— Instructions to follow —
From the records below, find each line with the string "Friday" and copy it.
* * * * * * * * *
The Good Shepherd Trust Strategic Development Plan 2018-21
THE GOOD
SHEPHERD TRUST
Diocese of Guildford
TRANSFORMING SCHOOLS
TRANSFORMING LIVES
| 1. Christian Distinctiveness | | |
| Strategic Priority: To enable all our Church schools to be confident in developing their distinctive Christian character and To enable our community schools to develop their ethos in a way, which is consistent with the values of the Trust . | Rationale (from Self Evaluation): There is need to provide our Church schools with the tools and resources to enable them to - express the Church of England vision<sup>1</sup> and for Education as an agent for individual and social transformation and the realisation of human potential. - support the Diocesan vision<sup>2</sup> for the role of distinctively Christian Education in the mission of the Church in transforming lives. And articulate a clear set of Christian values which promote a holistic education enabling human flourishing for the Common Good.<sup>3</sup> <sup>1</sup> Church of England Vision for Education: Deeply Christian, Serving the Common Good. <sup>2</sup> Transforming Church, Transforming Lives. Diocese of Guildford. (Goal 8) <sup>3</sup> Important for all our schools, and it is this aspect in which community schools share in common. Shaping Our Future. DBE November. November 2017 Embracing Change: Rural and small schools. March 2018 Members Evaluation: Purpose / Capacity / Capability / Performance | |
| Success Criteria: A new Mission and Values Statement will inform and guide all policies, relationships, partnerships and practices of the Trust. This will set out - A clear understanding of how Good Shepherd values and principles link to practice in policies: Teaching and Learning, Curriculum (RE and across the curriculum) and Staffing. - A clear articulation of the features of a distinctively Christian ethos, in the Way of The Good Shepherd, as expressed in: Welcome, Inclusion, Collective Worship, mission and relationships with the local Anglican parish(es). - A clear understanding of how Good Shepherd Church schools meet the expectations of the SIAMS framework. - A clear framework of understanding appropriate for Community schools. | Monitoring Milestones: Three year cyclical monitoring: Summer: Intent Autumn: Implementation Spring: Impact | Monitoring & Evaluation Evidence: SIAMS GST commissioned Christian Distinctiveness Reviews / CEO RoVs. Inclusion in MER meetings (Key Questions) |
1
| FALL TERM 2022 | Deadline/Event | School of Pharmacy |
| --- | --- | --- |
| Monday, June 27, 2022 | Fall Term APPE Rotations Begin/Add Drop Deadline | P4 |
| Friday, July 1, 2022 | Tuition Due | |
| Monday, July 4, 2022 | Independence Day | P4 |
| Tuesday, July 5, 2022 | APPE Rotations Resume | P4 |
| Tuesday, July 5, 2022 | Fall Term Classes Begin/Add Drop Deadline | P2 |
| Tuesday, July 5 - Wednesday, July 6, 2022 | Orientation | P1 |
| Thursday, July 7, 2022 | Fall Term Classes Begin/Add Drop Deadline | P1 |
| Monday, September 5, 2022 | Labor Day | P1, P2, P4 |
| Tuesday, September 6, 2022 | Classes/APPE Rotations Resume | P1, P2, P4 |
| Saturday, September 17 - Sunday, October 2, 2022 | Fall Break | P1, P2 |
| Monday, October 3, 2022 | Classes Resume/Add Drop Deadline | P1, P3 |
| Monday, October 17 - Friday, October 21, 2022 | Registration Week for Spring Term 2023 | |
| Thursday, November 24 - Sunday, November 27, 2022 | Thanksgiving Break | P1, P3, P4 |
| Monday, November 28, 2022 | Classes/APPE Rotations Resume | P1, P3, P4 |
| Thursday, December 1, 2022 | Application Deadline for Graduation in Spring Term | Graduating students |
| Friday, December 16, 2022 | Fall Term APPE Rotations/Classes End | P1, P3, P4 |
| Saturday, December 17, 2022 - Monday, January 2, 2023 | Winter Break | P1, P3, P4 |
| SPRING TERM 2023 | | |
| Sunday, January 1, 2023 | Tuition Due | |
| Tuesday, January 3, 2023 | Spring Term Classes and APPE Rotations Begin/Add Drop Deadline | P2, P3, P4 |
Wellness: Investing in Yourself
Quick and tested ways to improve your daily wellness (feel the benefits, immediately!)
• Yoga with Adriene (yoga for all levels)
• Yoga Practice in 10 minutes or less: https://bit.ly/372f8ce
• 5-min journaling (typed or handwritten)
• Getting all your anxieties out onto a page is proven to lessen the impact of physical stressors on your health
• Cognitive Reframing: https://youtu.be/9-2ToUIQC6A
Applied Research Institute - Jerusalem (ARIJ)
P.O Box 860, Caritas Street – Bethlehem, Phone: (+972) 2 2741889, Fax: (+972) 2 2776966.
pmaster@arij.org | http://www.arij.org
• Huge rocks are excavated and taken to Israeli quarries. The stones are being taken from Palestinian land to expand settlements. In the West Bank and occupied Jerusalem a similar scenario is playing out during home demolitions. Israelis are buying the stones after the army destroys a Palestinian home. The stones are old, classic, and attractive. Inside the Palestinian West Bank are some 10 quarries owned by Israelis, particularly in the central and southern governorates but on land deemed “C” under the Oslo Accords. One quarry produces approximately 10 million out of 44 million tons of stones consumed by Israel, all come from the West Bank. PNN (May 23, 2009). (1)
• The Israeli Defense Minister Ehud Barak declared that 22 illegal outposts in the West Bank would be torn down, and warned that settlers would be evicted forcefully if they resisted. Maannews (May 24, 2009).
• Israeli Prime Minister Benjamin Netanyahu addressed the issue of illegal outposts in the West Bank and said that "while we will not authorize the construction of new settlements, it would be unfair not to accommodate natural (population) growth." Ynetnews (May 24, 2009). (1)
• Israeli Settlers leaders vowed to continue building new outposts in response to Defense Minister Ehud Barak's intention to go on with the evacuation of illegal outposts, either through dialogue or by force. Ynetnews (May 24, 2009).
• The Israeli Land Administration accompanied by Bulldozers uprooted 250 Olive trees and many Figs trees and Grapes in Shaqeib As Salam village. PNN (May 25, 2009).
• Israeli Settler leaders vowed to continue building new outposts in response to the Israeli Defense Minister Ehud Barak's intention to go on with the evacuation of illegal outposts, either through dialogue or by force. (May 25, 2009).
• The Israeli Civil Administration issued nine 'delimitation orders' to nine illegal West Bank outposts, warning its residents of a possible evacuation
* * * * * * * * *
— Solution for this exercise —
| Friday, July 1, 2022 | Tuition Due | |
| Monday, October 17 - Friday, October 21, 2022 | Registration Week for Spring Term 2023 | |
| Friday, December 16, 2022 | Fall Term APPE Rotations/Classes End | P1, P3, P4 |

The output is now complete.